Images with pose keypoints
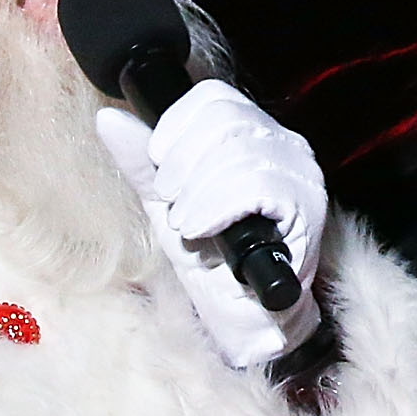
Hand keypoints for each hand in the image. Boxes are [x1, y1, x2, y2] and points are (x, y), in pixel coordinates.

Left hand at [95, 81, 327, 368]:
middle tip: (171, 200)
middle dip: (182, 162)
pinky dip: (218, 207)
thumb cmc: (213, 262)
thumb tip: (109, 118)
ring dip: (197, 192)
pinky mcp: (307, 205)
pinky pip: (256, 185)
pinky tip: (203, 229)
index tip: (157, 160)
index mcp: (253, 134)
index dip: (177, 124)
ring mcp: (300, 173)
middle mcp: (283, 145)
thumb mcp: (166, 205)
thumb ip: (141, 162)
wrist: (246, 318)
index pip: (215, 97)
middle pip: (225, 119)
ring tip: (187, 224)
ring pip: (239, 152)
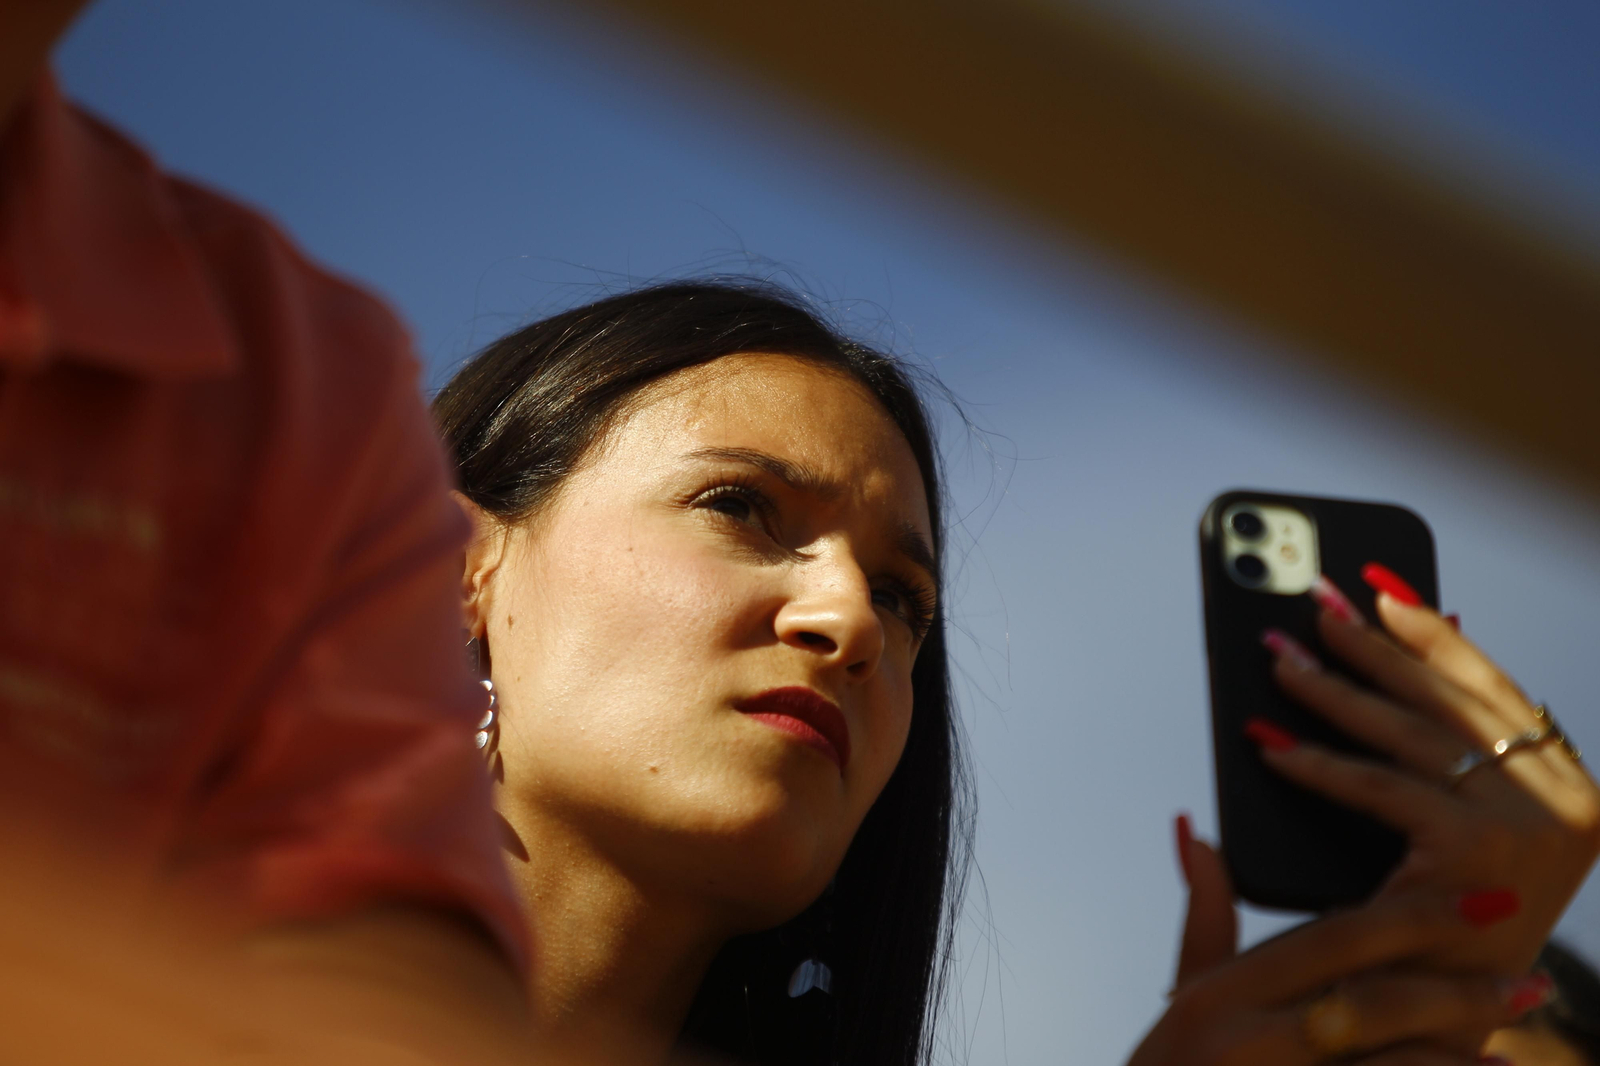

▸ **PROBLEM TO WORK ON**
Exclude the pictures and transcribe all of the entries exactly.

▸ **TASK SOLUTION**
Hand keypoints for each hand in the image. Boxes are [x1, y1, x2, y2] and points are (x, y), in pixel coordinates.

Left hand at [95, 81, 327, 368]:
middle tip: (171, 200)
middle dip: (182, 162)
pinky dip: (218, 207)
thumb cmc: (213, 262)
thumb tip: (109, 118)
ring dip: (197, 192)
pinky mcp: (307, 205)
pinky pip: (256, 185)
pinky tip: (203, 229)
index tip: (157, 160)
index mcp: (253, 134)
index dip: (177, 124)
ring mcp: (300, 173)
middle mcp: (283, 145)
thumb mcp: (166, 205)
thumb ip: (141, 162)
wrist: (246, 318)
index pip: (215, 97)
middle pip: (225, 119)
ring tip: (187, 224)
ring pip: (239, 152)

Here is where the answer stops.